The Bicknell Center hosted “hot jazz” and other musical styles in a genre-bending performance by YouTube sensation “Postmodern Jukebox.”
The concert took place at 7:30 p.m. on Saturday, Feb. 16 at the Bicknell Family Center for the Arts. Postmodern Jukebox, originally formed by pianist Scott Bradlee, is known for recording songs by modern era artists and performers in varying styles, especially the musical styles of the 1920s and ‘30s. The performers in the touring group included singers Robyn Adele Anderson, Dani Armstrong, Michael Cunio, and David Simmons Jr, guitarist Mike Chisnall, bassist Eric Heveron-Smith, pianist Logan Evan Thomas, drummer and band leader Martin Diller, clarinetist and saxophonist AJ Kluth, and trombonist Tim Rechen, as well as tap dancing by Demi Remick.
“There’s nothing better in the world than live music,” Chisnall said. “It’s one of those things that’s always constant… there will be ripples and waves, but live music is always there.”
Chisnall, before touring with Postmodern Jukebox, trained primarily in jazz at music colleges in London and Leeds in the United Kingdom, and became acquainted with Postmodern Jukebox after freelancing as a session musician.

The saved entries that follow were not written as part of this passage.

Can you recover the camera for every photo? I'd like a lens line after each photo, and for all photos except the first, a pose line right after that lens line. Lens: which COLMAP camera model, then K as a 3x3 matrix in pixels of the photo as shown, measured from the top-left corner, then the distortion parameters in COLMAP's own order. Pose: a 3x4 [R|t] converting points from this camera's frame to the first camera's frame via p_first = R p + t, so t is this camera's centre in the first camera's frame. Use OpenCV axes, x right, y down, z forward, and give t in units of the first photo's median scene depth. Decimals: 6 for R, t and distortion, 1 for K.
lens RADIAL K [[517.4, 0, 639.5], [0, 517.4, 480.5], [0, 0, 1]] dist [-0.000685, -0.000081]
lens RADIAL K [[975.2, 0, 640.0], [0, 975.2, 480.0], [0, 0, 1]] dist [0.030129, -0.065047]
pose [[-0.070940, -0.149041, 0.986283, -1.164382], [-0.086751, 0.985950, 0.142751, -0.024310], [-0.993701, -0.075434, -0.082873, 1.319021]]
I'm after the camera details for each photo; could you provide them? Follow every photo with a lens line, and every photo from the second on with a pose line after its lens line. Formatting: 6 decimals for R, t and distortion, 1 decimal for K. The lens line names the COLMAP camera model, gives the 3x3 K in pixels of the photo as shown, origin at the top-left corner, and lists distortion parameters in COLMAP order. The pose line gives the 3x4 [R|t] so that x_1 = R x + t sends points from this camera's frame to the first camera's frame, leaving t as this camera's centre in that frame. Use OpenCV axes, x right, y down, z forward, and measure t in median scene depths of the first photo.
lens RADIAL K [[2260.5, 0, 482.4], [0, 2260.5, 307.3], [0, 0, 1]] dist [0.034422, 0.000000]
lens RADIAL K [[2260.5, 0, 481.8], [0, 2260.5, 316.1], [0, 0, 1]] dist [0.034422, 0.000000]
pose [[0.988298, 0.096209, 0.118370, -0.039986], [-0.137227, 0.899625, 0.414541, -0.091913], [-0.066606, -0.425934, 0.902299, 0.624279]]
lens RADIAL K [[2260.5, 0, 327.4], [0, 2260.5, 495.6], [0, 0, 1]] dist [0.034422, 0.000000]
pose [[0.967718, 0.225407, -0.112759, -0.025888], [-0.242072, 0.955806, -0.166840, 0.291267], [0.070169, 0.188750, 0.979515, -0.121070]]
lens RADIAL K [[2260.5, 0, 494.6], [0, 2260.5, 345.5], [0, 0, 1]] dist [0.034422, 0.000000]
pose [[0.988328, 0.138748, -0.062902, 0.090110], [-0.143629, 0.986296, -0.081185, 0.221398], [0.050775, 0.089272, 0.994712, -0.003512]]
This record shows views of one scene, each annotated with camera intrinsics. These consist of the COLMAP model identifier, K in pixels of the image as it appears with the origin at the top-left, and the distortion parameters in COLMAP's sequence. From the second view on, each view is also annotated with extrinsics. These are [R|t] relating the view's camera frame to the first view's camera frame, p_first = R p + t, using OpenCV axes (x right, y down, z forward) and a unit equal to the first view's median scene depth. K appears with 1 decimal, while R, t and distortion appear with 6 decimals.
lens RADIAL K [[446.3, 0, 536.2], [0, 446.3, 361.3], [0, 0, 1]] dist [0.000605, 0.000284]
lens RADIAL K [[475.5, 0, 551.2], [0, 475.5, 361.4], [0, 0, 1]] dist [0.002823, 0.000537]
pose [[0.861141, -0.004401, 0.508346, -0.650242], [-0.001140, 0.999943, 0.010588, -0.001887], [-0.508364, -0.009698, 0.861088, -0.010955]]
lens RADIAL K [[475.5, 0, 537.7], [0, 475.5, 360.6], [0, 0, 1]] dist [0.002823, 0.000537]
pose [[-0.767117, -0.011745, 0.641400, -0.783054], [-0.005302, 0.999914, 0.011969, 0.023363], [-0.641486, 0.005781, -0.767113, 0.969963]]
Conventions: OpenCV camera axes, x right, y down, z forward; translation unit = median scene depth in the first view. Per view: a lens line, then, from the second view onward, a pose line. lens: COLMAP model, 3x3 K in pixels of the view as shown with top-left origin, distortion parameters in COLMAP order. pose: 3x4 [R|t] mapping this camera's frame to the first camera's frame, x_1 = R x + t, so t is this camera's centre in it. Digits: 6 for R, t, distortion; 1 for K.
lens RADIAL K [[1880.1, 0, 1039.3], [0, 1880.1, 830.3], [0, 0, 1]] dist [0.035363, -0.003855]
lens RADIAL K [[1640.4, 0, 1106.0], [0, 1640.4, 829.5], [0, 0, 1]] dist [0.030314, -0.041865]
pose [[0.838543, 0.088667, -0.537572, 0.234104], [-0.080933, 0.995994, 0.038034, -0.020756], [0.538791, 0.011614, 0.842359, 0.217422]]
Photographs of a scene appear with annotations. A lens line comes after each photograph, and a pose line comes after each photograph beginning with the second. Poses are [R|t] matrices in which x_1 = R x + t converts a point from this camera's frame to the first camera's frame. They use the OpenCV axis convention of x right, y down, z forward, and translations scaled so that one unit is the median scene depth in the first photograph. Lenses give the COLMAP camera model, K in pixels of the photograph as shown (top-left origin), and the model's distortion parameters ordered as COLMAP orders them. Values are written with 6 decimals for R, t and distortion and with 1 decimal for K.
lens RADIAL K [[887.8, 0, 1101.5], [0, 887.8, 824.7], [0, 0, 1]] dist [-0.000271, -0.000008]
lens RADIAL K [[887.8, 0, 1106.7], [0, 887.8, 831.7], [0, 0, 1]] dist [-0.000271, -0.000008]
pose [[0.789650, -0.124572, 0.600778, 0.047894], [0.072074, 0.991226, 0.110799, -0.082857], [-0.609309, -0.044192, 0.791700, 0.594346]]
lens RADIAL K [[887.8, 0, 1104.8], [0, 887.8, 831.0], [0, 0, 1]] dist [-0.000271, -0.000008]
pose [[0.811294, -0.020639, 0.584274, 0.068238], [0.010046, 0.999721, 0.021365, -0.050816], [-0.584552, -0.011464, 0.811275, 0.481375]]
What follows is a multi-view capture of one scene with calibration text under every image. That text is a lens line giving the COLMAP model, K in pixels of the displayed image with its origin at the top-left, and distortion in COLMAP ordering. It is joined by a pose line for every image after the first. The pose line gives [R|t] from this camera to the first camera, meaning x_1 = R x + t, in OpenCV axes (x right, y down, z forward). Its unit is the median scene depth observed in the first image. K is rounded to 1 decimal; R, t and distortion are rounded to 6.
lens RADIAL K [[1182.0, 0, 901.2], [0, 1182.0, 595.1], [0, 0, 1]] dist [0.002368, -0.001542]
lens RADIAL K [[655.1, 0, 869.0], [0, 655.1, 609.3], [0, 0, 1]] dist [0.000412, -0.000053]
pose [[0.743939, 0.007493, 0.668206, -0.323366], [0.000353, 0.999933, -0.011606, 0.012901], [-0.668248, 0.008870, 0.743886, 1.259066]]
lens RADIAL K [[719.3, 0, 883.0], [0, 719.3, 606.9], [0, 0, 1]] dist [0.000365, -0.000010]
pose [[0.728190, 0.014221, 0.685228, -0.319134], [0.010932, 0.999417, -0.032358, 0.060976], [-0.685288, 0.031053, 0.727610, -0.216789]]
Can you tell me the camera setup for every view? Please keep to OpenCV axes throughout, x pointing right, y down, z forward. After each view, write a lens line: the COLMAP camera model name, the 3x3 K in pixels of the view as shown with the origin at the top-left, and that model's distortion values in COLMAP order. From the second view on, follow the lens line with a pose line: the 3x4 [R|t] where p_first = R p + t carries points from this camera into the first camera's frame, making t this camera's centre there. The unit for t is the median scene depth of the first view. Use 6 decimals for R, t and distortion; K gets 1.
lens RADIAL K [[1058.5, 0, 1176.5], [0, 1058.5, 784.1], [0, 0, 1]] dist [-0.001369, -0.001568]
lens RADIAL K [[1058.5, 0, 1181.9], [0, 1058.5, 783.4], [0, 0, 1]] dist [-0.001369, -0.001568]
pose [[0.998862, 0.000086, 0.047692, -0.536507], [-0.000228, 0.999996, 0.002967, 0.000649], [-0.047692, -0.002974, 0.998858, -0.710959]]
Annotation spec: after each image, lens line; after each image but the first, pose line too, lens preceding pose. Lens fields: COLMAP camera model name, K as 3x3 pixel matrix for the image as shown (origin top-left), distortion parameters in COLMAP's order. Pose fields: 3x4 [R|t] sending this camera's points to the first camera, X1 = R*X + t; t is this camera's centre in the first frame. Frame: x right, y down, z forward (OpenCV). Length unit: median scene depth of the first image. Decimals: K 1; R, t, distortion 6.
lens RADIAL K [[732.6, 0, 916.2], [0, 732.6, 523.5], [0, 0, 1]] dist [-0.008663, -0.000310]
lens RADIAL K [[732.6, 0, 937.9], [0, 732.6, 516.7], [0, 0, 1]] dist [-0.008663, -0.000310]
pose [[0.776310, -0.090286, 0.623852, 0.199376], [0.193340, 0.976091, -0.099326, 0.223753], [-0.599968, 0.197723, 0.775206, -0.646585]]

“It (music) makes everyone smile,” Chisnall said. “It’s never the same twice… I think it’s one of the most important things young people can do, is to see live music. It makes them better people.”
Postmodern Jukebox exists as a collective of musicians with a roster that is constantly shifting out players for various tours and picking up musicians when needed to play.
“Postmodern Jukebox is a really great group,” Rechen said. “We perform modern music in a variety of styles, especially jazz and music of the ‘50s and ‘60s. We try to have a good time on stage and we invite the audience to do the same.”
The performance was a part of their “Welcome to the ‘20s 2.0” tour and included many modern hits in different musical styles of the 20th century. They opened the concert with a ‘20s jazz arrangement of “Thriller” by Michael Jackson, and quickly moved through songs. Depending on the song, some of the backing band switched instruments, for example Chisnall played both guitar and banjo, and bassist Heveron-Smith played both acoustic bass, electric bass, and tuba.
“I loved it,” said Nikolas Spencer, sophomore in biology. “I thought it was so much fun. The energy was insane. I liked the dancing, and really enjoyed the informality of it… It wasn’t formal whatsoever and that’s what made it amazing in my opinion.”
Spencer said he had never heard of Postmodern Jukebox before he was asked by Bicknell staff to volunteer to take tickets and usher audience members, but he added that he would come to a Postmodern Jukebox show again “for sure.”
“It supports smaller groups,” Spencer said. “I don’t know how many people have actually heard of them before tonight… They asked how many… and a lot of people said, ‘No.’ So, it’s important to support the little groups.”
After their evening in Pittsburg, the Postmodern Jukebox tour continued to Lawrence, and from there will continue their tour as scheduled including locations on the East Coast and Canada.